**Instructions to follow**. Filter by the string "Tiger": return the lines of the material that contain it.

**Task input**.
◆ ◆ ◆
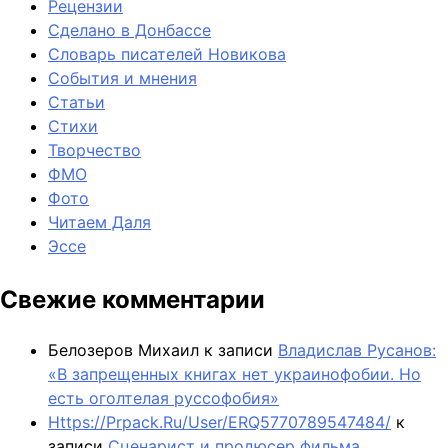
Рецензии
Сделано в Донбассе
Словарь писателей Новикова
События и мнения
Статьи
Стихи
Творчество
ФМО
Фото
Читаем Даля
Эссе
Свежие комментарии
Белозеров Михаил
к записи
Владислав Русанов:
«В запрещенных книгах нет украинофобии. Но
есть оголтелая руссофобия»
Https://Prpack.Ru/User/ERQ5770789547484/
к
записи
Сценарист и продюсер фильма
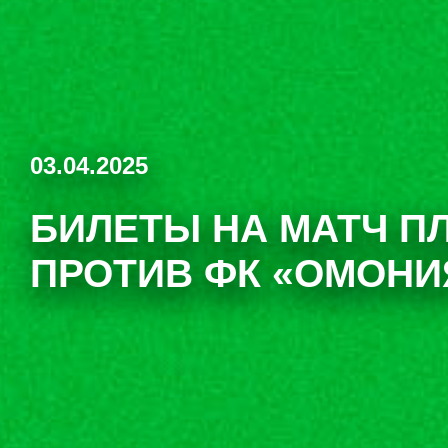
03.04.2025
БИЛЕТЫ НА МАТЧ П
ПРОТИВ ФК «ОМОНИ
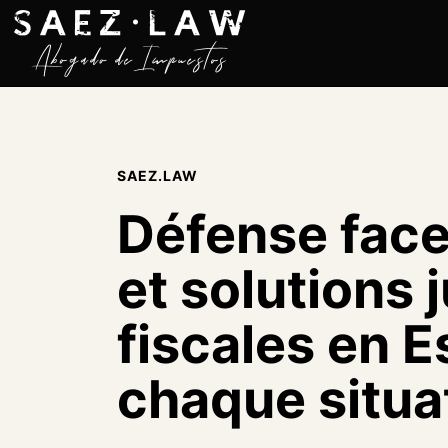
Skip to content
SAEZ.LAW
Défense face
et solutions 
fiscales en 
chaque situa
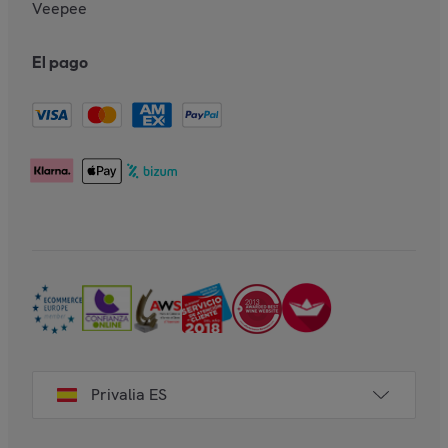
Veepee
El pago
Privalia ES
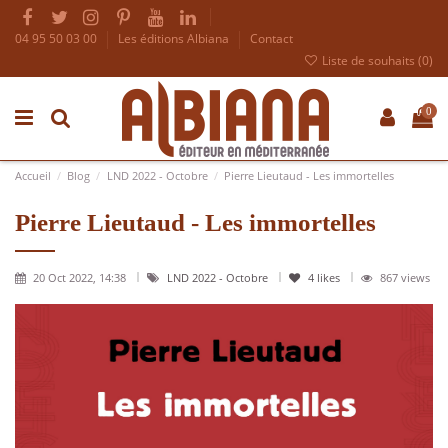
04 95 50 03 00
Les éditions Albiana
Contact
Liste de souhaits (
0
)
0
Accueil
Blog
LND 2022 - Octobre
Pierre Lieutaud - Les immortelles
Pierre Lieutaud - Les immortelles
20 Oct 2022, 14:38
LND 2022 - Octobre
4
likes
867 views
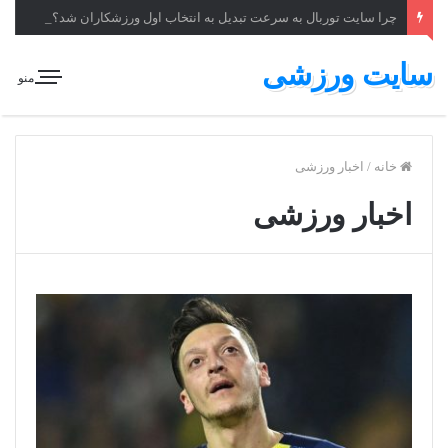
چرا سایت توربال به ‌سرعت تبدیل به انتخاب اول ورزشکاران شد؟
سایت ورزشی
منو
خانه
/
اخبار ورزشی
اخبار ورزشی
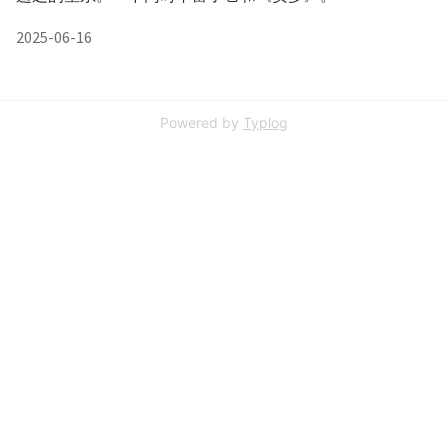
2025-06-16
Powered by
Typlog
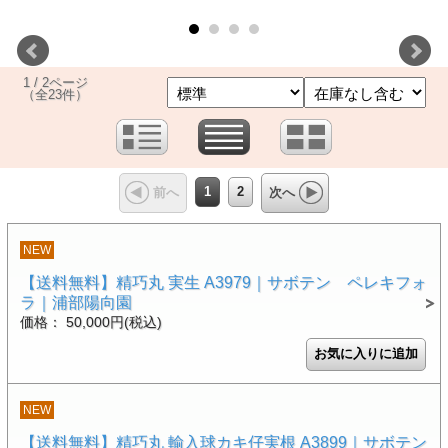
1 / 2ページ
（全23件）
1
2
前へ
次へ
NEW
【送料無料】精巧丸 実生 A3979｜サボテン ペレキフォ
ラ｜浦部陽向園
価格： 50,000円(税込)
NEW
【送料無料】精巧丸 輸入球カキ仔実根 A3899｜サボテン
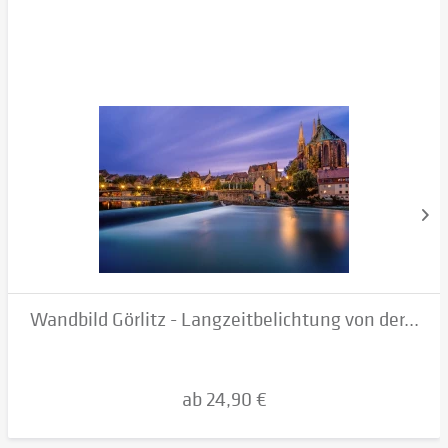
Wandbild Görlitz - Langzeitbelichtung von der...
ab 24,90 €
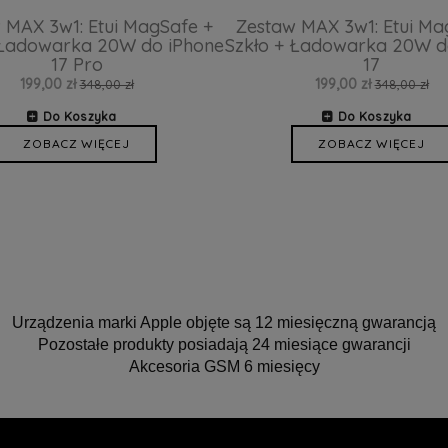
 MAX 3w1: Etui MagSafe +
Zestaw MAX 3w1: Etui Ma
 Ładowarka 20W do iPhone
Szkło + Ładowarka 20W d
17 Pro
17
199,00 zł
199,00 zł
348,00 zł
348,00 zł
Do Koszyka
Do Koszyka
ZOBACZ WIĘCEJ
ZOBACZ WIĘCEJ
Urządzenia marki Apple objęte są 12 miesięczną gwarancją
Pozostałe produkty posiadają 24 miesiące gwarancji
Akcesoria GSM 6 miesięcy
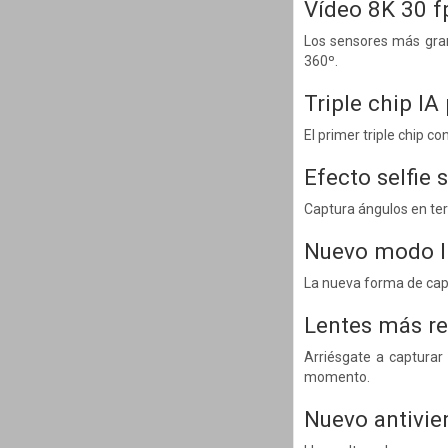
Vídeo 8K 30 f
Los sensores más gran
360º.
Triple chip IA
El primer triple chip 
Efecto selfie s
Captura ángulos en terc
Nuevo modo I
La nueva forma de capt
Lentes más re
Arriésgate a capturar
momento.
Nuevo antivie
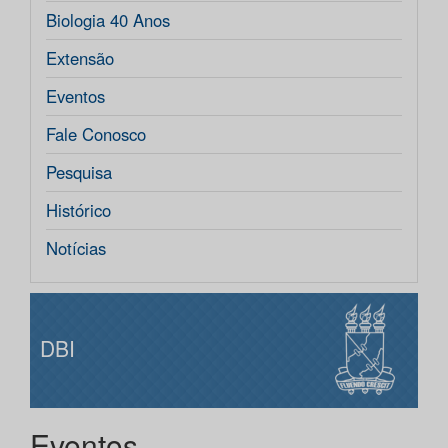
Biologia 40 Anos
Extensão
Eventos
Fale Conosco
Pesquisa
Histórico
Notícias
DBI
Eventos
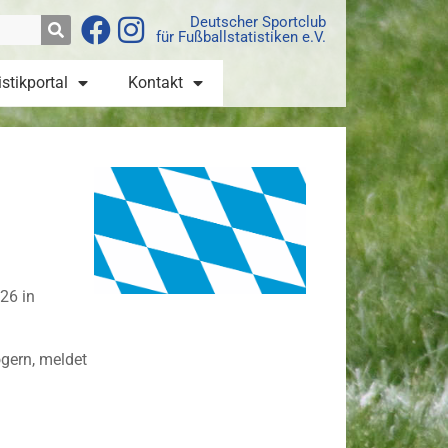
Deutscher Sportclub
für Fußballstatistiken e.V.
istikportal
Kontakt
26 in
ögern, meldet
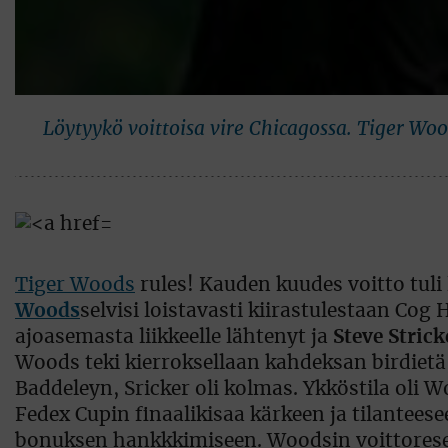
Löytyykö voittoisa vire Chicagossa. Tiger Wo
Tiger Woods
rules! Kauden kuudes voitto tul
Woods
selvisi loistavasti kiirastulestaan Cog
ajoasemasta liikkeelle lähtenyt ja
Steve Strick
Woods teki kierroksellaan kahdeksan birdietä,
Baddeleyn, Sricker oli kolmas. Ykköstila oli
Fedex Cupin finaalikisaa kärkeen ja tilantees
bonuksen hankkkimiseen. Woodsin voittoresep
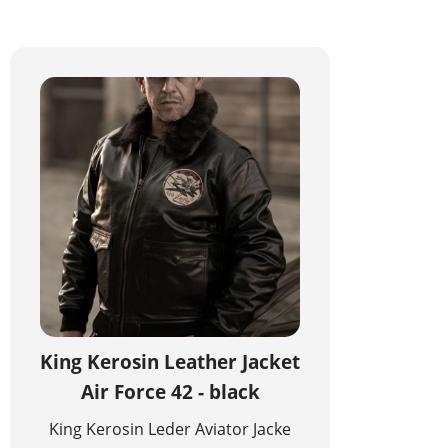
King Kerosin Leather Jacket
Air Force 42 - black
King Kerosin Leder Aviator Jacke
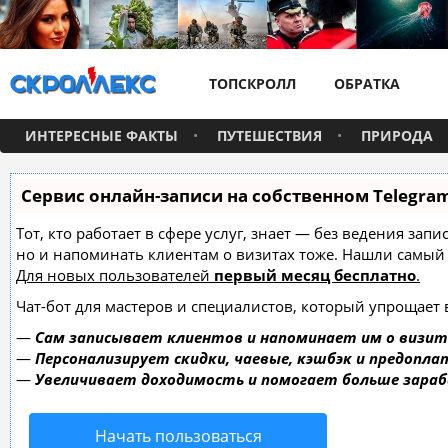
ТОПСКРОЛЛ
ОБРАТКА
ИНТЕРЕСНЫЕ ФАКТЫ
ПУТЕШЕСТВИЯ
ПРИРОДА
Сервис онлайн-записи на собственном Telegra
Тот, кто работает в сфере услуг, знает — без ведения зап
но и напоминать клиентам о визитах тоже. Нашли самы
Для новых пользователей
первый месяц бесплатно
.
Чат-бот для мастеров и специалистов, который упрощает 
—
Сам записывает клиентов и напоминает им о визит
—
Персонализирует скидки, чаевые, кэшбэк и предопла
—
Увеличивает доходимость и помогает больше зара
Начать пользоваться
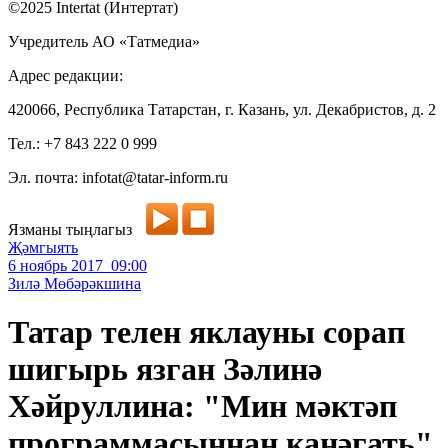
©2025 Intertat (Интертат)
Учредитель АО «Татмедиа»
Адрес редакции:
420066, Республика Татарстан, г. Казань, ул. Декабристов, д. 2
Тел.: +7 843 222 0 999
Эл. почта: infotat@tatar-inform.ru
Язманы тыңлагыз
Җәмгыять
6 ноябрь 2017 09:00
Зилә Мөбәрәкшина
Татар телен яклауны сорап
шигырь язган Зәлинә
Хәйруллина: "Мин мәктәп
программасыннан канәгать"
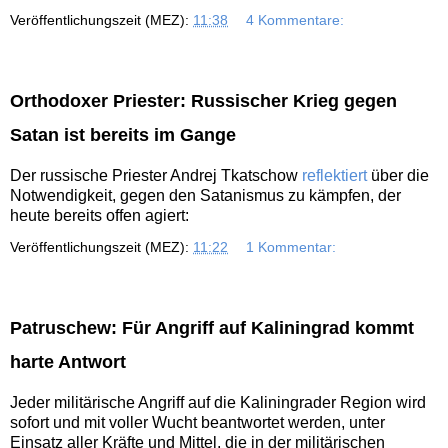
Veröffentlichungszeit (MEZ):
11:38
4 Kommentare:
Orthodoxer Priester: Russischer Krieg gegen
Satan ist bereits im Gange
Der russische Priester Andrej Tkatschow
reflektiert
über die
Notwendigkeit, gegen den Satanismus zu kämpfen, der
heute bereits offen agiert:
Veröffentlichungszeit (MEZ):
11:22
1 Kommentar:
Patruschew: Für Angriff auf Kaliningrad kommt
harte Antwort
Jeder militärische Angriff auf die Kaliningrader Region wird
sofort und mit voller Wucht beantwortet werden, unter
Einsatz aller Kräfte und Mittel, die in der militärischen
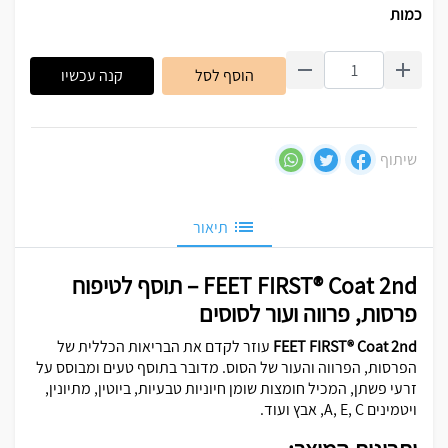
כמות
הוסף לסל
קנה עכשיו
שיתוף
תיאור
FEET FIRST® Coat 2nd – תוסף לטיפוח
פרסות, פרווה ועור לסוסים
FEET FIRST® Coat 2nd
עוזר לקדם את הבריאות הכללית של
הפרסות, הפרווה והעור של הסוס. מדובר בתוסף טעים ומבוסס על
זרעי פשתן, המכיל חומצות שומן חיוניות טבעיות, ביוטין, מתיונין,
ויטמינים A, E, C, אבץ ועוד.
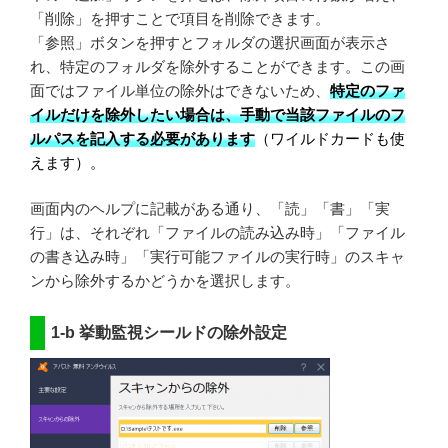
「削除」を押すことで項目を削除できます。
「参照」ボタンを押すとフォルダの選択画面が表示さ
れ、特定のフォルダを除外することができます。この画
面ではファイル単位の除外はできないため、
特定のファ
イルだけを除外したい場合は、手動で当該ファイルのフ
ルパスを記入する必要があります
（ワイルドカードも使
えます）。
画面内のヘルプに記載がある通り、「読」「書」「実
行」は、それぞれ「ファイルの読み込み時」「ファイル
の書き込み時」「実行可能ファイルの実行時」のスキャ
ンから除外するかどうかを選択します。
1-b 挙動監視シールドの除外設定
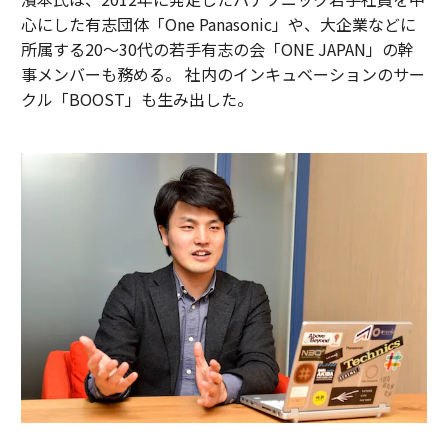
心にした有志団体「One Panasonic」や、大企業などに
所属する20〜30代の若手有志の会「ONE JAPAN」の幹
事メンバーも務める。 社内のインキュベーションのサー
クル「BOOST」も生み出した。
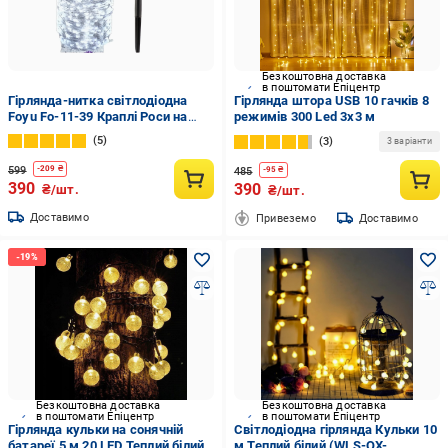
Безкоштовна доставка
в поштомати Епіцентр
Гірлянда-нитка світлодіодна
Гірлянда штора USB 10 гачків 8
Foyu Fo-11-39 Краплі Роси на
режимів 300 Led 3х3 м
сонячній батареї
5
3
3 варіанти
водонепроникна 10 м 100LED
Холодний білий (cfae088a)
599
-
209
₴
485
-
95
₴
390
390
₴/шт.
₴/шт.
Доставимо
Привеземо
Доставимо
Безкоштовна доставка
Безкоштовна доставка
в поштомати Епіцентр
в поштомати Епіцентр
Гірлянда кульки на сонячній
Світлодіодна гірлянда Кульки 10
батареї 5 м 20 LED Теплий білий
м Теплий білий (WLS-QX-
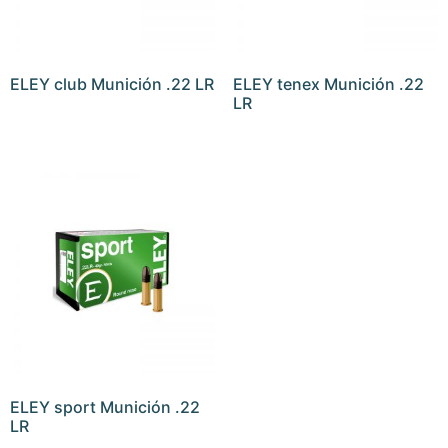
ELEY club Munición .22 LR
ELEY tenex Munición .22
LR
ELEY sport Munición .22
LR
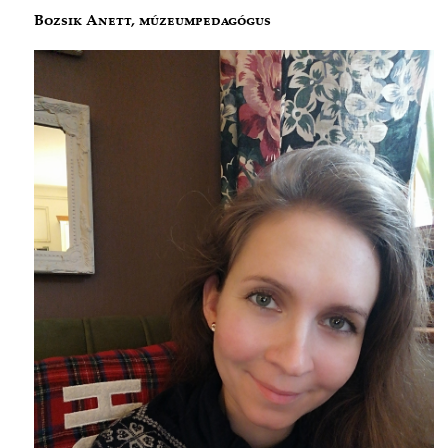
Bozsik Anett, múzeumpedagógus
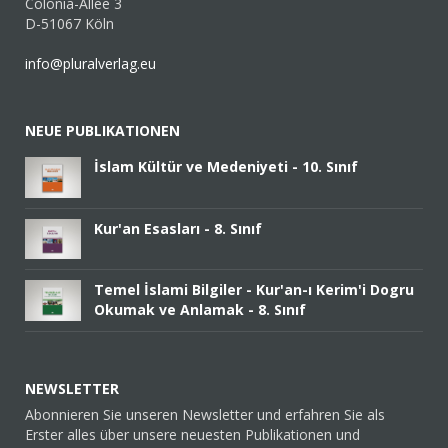
Colonia-Allee 3
D-51067 Köln
info@pluralverlag.eu
NEUE PUBLIKATIONEN
İslam Kültür ve Medeniyeti - 10. Sınıf
Kur'an Esasları - 8. Sınıf
Temel İslami Bilgiler - Kur'an-ı Kerim'i Dogru
Okumak ve Anlamak - 8. Sınıf
NEWSLETTER
Abonnieren Sie unseren Newsletter und erfahren Sie als
Erster alles über unsere neuesten Publikationen und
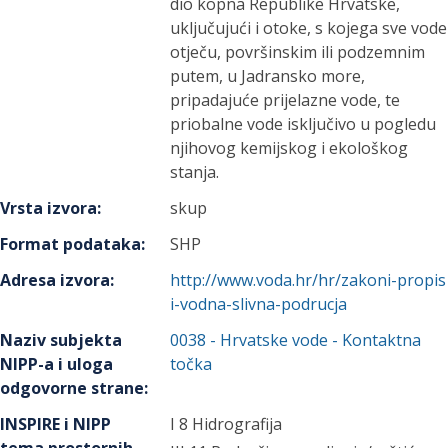
dio kopna Republike Hrvatske,
uključujući i otoke, s kojega sve vode
otječu, površinskim ili podzemnim
putem, u Jadransko more,
pripadajuće prijelazne vode, te
priobalne vode isključivo u pogledu
njihovog kemijskog i ekološkog
stanja.
Vrsta izvora
:
skup
Format podataka
:
SHP
Adresa izvora
:
http://www.voda.hr/hr/zakoni-propis
i-vodna-slivna-podrucja
Naziv subjekta
0038
-
Hrvatske vode
- Kontaktna
NIPP-a i uloga
točka
odgovorne strane
:
INSPIRE i NIPP
I 8 Hidrografija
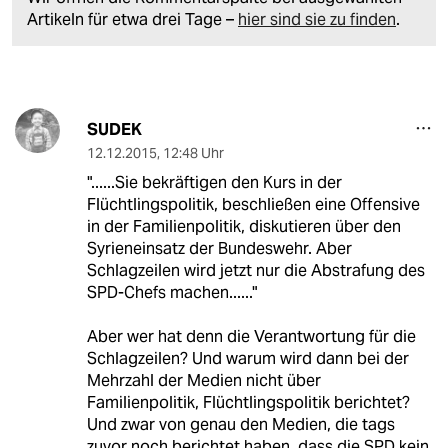
Artikeln für etwa drei Tage –
hier sind sie zu finden
.
SUDEK
12.12.2015
,
12:48 Uhr
"......Sie bekräftigen den Kurs in der
Flüchtlingspolitik, beschließen eine Offensive
in der Familienpolitik, diskutieren über den
Syrieneinsatz der Bundeswehr. Aber
Schlagzeilen wird jetzt nur die Abstrafung des
SPD-Chefs machen......"
Aber wer hat denn die Verantwortung für die
Schlagzeilen? Und warum wird dann bei der
Mehrzahl der Medien nicht über
Familienpolitik, Flüchtlingspolitik berichtet?
Und zwar von genau den Medien, die tags
zuvor noch berichtet haben, dass die SPD kein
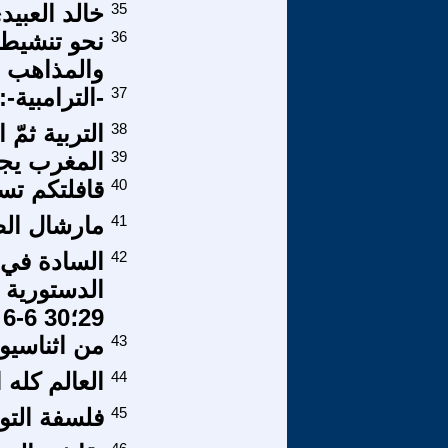
35
خالد العبي
36
نحو تنشيط و
والمذاهب في
37
-الترامبية-
38
التربية ثمّ ا
39
المغرب يجد
40
قافلتكم تس
41
مارشال الصو
42
السادة في 
29؛30 6-6
43
من اثناسي
44
العالم كله
45
فلسفة التو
◆ ◆ ◆
**Answer below**.
Löytyykö voittoisa vire Chicagossa. Tiger Wo
Tiger Woods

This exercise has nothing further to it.